ANDERSON — When the discussion at the Anderson Rotary Club’s weekly meetings turned to the group’s annual service project, members quickly began to focus on something centered on literacy.
“(United Way Born Learning Coordinator) Lynn Silvey had for a long time a list of ideas that we would love to do if we ever had the money and the manpower,” said Nancy Vaughan, president of the United Way of Madison County. “One of them was the Little Free Libraries. We always thought it would be nice to do them and have them in strategic locations (around the city).”
Vaughan was asked to chair a committee that would use approximately $4,700 in local funds – along with matching funds from the Central Indiana District of Rotary Clubs – to create Free Library boxes to be placed at six locations. The Herald Bulletin donated old newspaper vending machine boxes, which were redesigned and painted by Rebeka Joyce, a student at Anderson University.
The Rotary Club also bought hundreds of children’s and adult books to fill the six boxes, which committee members said were carefully chosen.
“We wanted to pick communities where kids didn’t have a lot of access to make it to the library,” said Thonja Nicholson, facilities manager at the Flagship Enterprise Center, Rotary secretary and a member of the committee. “We chose specific parks and locations where we thought the most need would be, where we knew there were kids around in the neighborhood.”

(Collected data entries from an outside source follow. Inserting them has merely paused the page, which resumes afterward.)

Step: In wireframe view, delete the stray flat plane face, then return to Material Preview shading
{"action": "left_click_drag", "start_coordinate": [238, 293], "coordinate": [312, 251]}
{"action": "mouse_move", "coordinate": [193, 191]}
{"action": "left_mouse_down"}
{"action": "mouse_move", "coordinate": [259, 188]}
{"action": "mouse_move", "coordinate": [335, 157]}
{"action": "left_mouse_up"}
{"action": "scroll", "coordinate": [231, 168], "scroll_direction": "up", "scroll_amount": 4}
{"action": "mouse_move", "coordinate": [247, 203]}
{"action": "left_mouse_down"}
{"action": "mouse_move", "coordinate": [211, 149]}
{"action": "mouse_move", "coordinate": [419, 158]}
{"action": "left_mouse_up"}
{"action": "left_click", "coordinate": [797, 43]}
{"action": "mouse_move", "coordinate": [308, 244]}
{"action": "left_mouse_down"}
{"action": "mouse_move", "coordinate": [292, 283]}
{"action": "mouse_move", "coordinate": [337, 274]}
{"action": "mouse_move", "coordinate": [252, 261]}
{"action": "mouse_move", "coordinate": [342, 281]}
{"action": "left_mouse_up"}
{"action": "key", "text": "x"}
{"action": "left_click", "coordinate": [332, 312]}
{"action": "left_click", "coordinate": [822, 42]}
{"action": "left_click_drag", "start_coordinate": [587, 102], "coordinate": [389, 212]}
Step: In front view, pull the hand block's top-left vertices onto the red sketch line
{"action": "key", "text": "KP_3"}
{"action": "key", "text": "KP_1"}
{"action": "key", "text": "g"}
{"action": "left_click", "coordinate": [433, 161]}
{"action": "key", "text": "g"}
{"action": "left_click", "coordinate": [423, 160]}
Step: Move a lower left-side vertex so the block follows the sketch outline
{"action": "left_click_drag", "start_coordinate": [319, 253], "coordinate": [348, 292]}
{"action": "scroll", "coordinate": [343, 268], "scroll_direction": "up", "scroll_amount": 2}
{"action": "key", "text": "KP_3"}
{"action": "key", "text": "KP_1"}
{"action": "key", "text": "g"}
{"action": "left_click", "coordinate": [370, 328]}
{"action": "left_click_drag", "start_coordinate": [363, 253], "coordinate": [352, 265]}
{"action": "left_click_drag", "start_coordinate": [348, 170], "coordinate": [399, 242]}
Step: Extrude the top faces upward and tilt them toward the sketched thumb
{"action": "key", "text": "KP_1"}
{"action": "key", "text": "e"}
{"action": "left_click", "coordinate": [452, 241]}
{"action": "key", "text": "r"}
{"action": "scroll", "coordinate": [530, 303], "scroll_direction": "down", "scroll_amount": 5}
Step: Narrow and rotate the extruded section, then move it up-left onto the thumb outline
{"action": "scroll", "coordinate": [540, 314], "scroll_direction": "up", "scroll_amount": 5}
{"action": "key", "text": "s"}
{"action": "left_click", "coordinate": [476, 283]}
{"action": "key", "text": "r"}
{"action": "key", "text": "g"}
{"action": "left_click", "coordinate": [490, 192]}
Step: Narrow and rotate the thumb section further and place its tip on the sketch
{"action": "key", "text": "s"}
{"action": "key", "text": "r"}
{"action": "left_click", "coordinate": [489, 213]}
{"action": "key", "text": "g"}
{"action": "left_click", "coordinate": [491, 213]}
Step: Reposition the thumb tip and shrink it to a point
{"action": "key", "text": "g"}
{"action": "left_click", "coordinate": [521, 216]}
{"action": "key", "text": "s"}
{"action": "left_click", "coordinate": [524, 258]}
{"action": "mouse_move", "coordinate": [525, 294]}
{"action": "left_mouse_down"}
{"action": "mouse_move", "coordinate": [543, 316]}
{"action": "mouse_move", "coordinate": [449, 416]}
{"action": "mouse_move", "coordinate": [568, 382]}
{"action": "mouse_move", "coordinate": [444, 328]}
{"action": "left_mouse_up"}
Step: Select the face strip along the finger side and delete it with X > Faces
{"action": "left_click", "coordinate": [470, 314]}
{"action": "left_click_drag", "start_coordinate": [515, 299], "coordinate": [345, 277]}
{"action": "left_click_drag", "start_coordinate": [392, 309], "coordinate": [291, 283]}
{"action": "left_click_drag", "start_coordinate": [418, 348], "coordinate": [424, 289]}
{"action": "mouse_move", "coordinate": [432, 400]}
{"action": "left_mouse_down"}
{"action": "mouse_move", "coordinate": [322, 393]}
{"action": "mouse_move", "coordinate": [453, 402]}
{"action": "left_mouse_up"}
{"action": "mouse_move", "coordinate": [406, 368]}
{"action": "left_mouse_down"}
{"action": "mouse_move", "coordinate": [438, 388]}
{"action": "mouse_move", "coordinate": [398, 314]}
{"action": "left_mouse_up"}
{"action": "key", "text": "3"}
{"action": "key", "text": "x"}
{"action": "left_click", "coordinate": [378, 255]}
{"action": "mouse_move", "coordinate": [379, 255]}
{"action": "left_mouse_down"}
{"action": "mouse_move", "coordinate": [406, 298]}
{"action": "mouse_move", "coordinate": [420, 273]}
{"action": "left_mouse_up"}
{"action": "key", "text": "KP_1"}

The six sites are registered with the national Little Free Library organization. Vaughan said Rotary members plan to check the locations weekly to make sure the boxes remain well-stocked. She added that there are currently no plans for additional boxes. The remainder of the funds, she said, would be used to purchase additional books.
Books that are placed in the boxes include a Rotary bookmark with a QR code that scans to the Rotary’s YouTube channel, where members can be found reading additional children’s books aloud. But committee members said they were also mindful that some families may not have access to the technology, which they acknowledge is another benefit of the boxes.
“One thing that we were cognizant of is not every child has access to some of the technology advantages that are becoming prevalent in our society,” said Clayton Whitson, president and CEO of the Madison County Chamber of Commerce, who also served on the committee. “We want to make sure every child has a chance to read.”